2013 Noncompete Reform Effort Will Focus on Durational Limits

The Massachusetts legislature has begun a new, two-year session, and with it comes a pared-down approach to reforming the law of noncompetition agreements in the Commonwealth.  The two principal sponsors of past reform legislation, Senator (previously Rep.) Will Brownsberger and Rep. Lori Erhlich, explained in a recent Boston Business Journal piece that they are introducing a new bill intended to address objections from smaller businesses about attorney’s fees shifting provisions in the previous bill.  Thus, they explained, they are focusing their efforts on a simpler bill:

In the version that we will file this year, we have sought to simplify our approach, focusing on a single dimension — the term of the noncompete agreement. Our proposal is that agreements with a term of longer than six months would be presumed unreasonable. That leaves some flexibility for an employer to persuade a court that a longer term is reasonable. However, if an agreement with a term longer than six months is found unreasonable, it would be unenforceable, not reformable, except in cases of very high earning employees and in cases of actual theft of assets.

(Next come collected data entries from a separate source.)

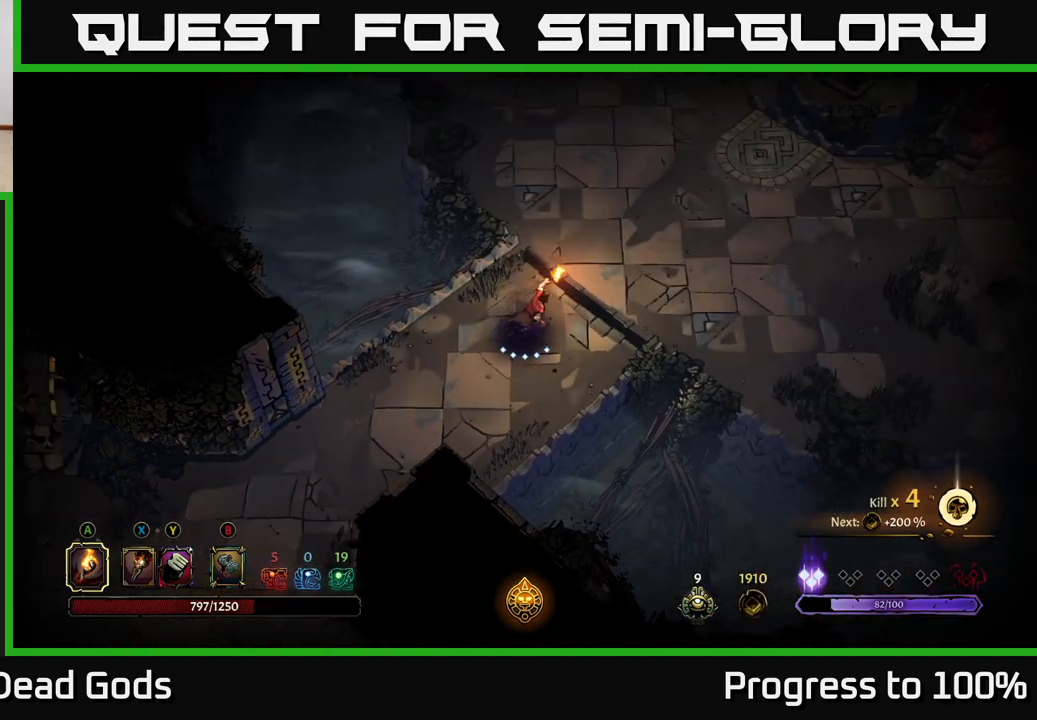
{"buttons": [], "left_stick": "up-right", "right_stick": "center", "events": []}
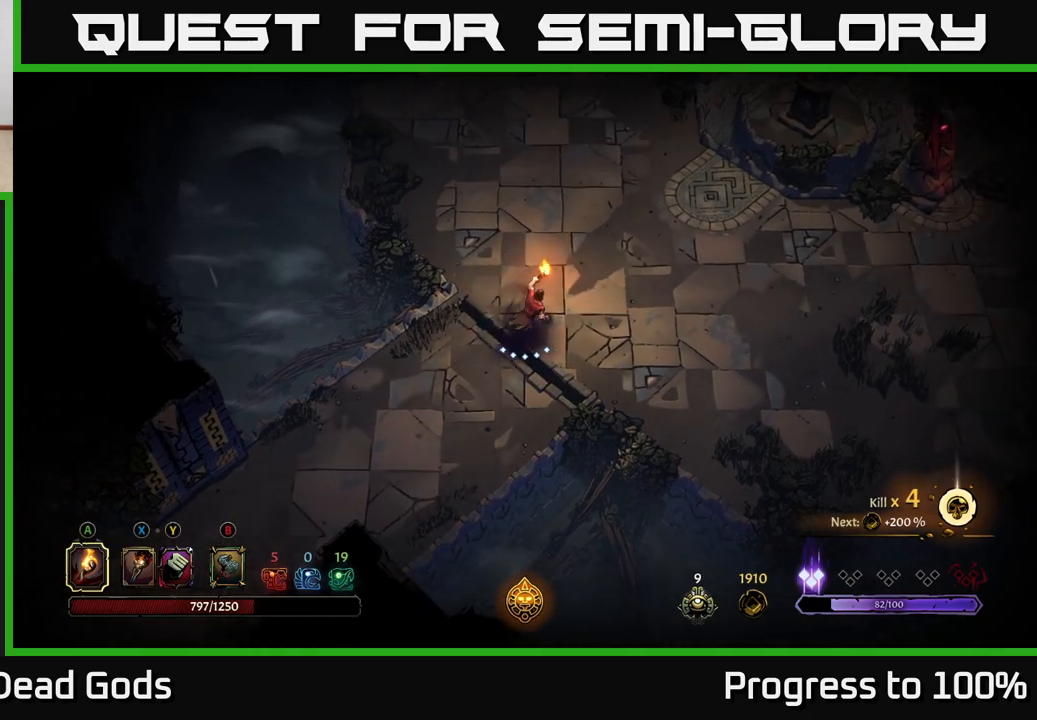
{"buttons": [], "left_stick": "up-right", "right_stick": "center", "events": []}
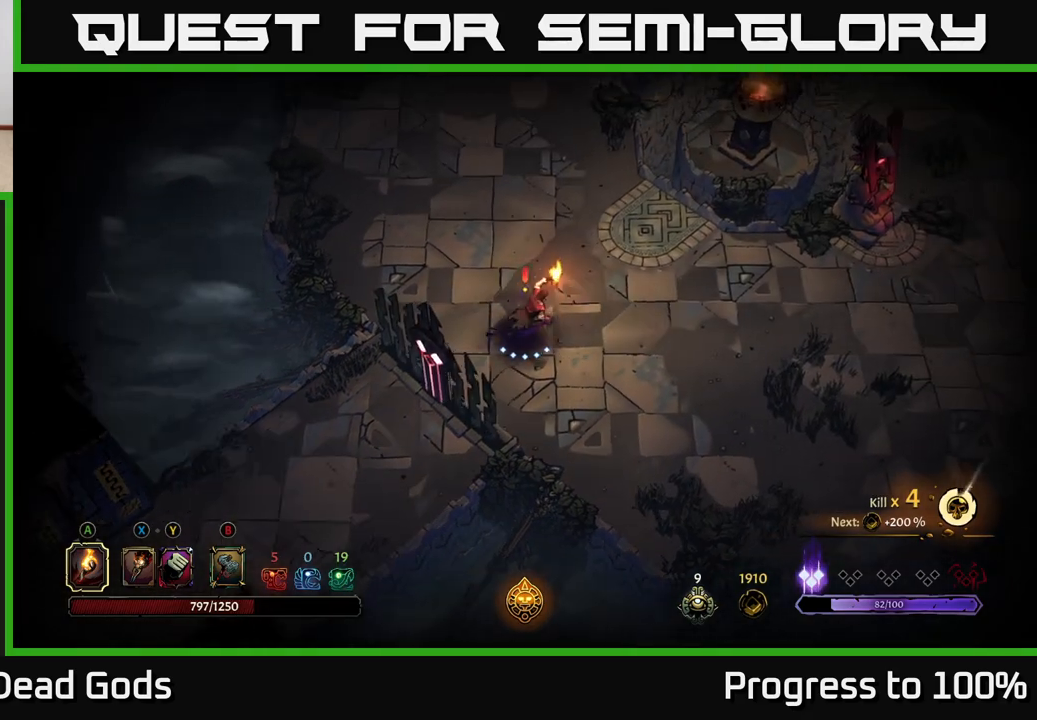
{"buttons": ["B"], "left_stick": "up", "right_stick": "center", "events": [[283, "B", "down"], [283, "left_stick", "up"], [317, "B", "up"], [400, "B", "down"]]}
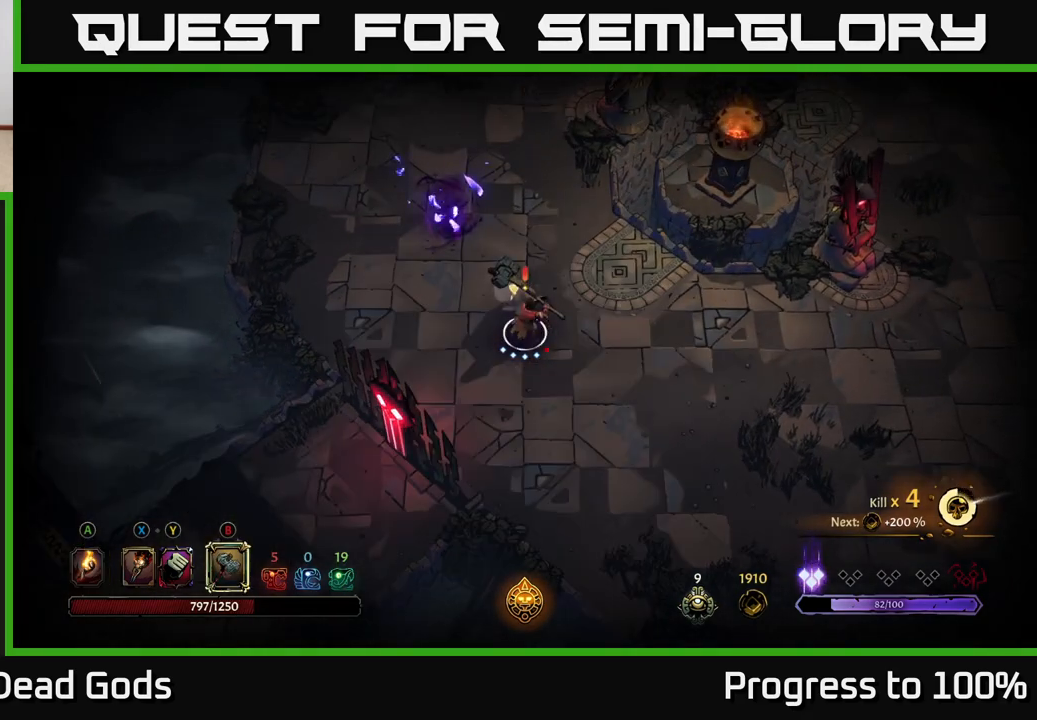
{"buttons": [], "left_stick": "up-left", "right_stick": "center", "events": [[383, "B", "up"], [450, "left_stick", "up-left"]]}
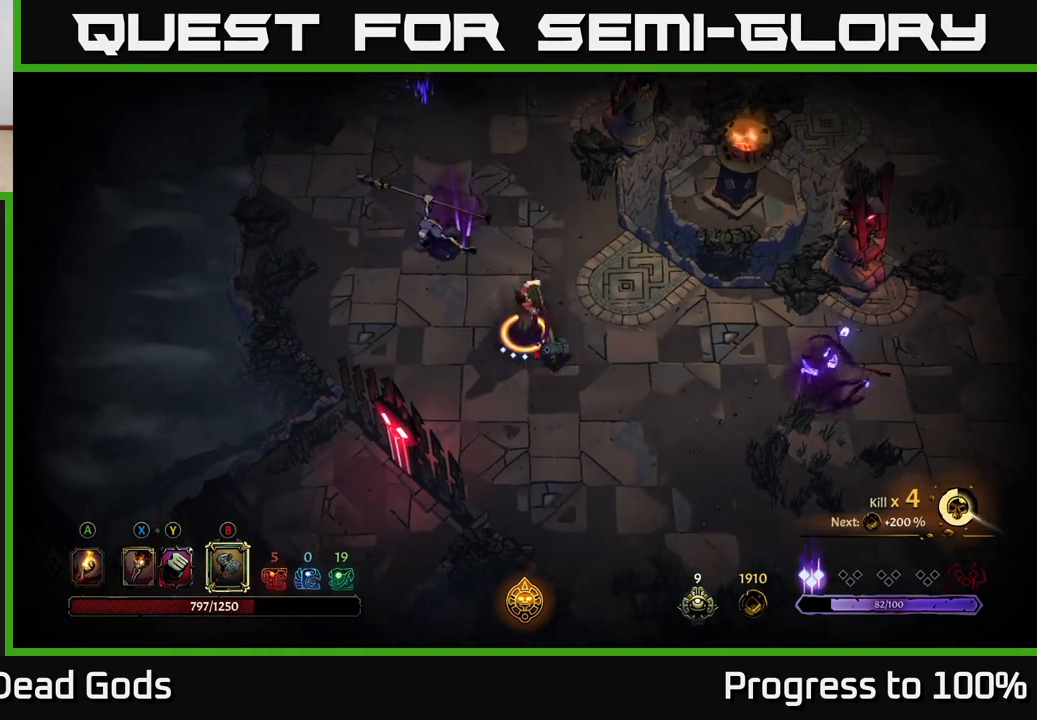
{"buttons": [], "left_stick": "center", "right_stick": "center", "events": [[333, "left_stick", "left"], [500, "left_stick", "center"]]}
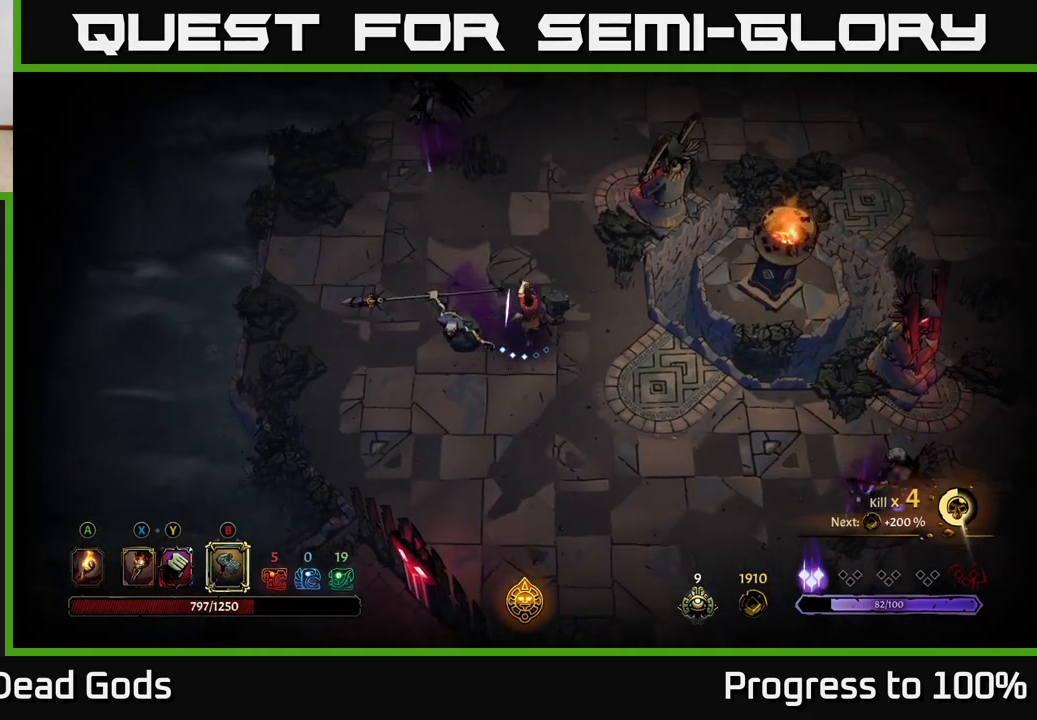
{"buttons": [], "left_stick": "down-left", "right_stick": "center", "events": [[217, "left_stick", "down-left"]]}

Attorney Russell Beck, who has been working with Sen. Brownsberger and Rep. Ehrlich since 2009 on various iterations of the legislation, provides on his excellent blog some additional historical background and detail on the new, streamlined bill (a copy of which is not yet available).

The current status of the debate is very interesting.  In the face of consistent objections from significant voices in the business community (AIM, SBANE and others), the principal reform position has retreated from one of overt hostility to noncompete agreements altogether (with a proposal to follow the California model), to a comprehensive approach intended to address both “due process” and substantive aspects of the noncompete landscape while permitting noncompetes to be enforced, to a simpler approach that seeks to limit the duration of noncompetes to six-month in most cases.  At the same time, the Governor’s office, the Boston Globe and others significant voices continue to express the view that noncompetes are bad for the long-term health of the Massachusetts economy.

It will be interesting to watch how the debate unfolds in the next two years.